TASK TO COMPLETE: Present every line of the listing below as a numbered list, omitting any blank lines.

*** Opening EXTRACTED INFORMATION ***

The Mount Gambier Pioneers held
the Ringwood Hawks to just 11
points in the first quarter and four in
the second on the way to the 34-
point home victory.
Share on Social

*** Closing EXTRACTED INFORMATION ***

ANSWER FOR THE TASK:
1. The Mount Gambier Pioneers held
2. the Ringwood Hawks to just 11
3. points in the first quarter and four in
4. the second on the way to the 34-
5. point home victory.
6. Share on Social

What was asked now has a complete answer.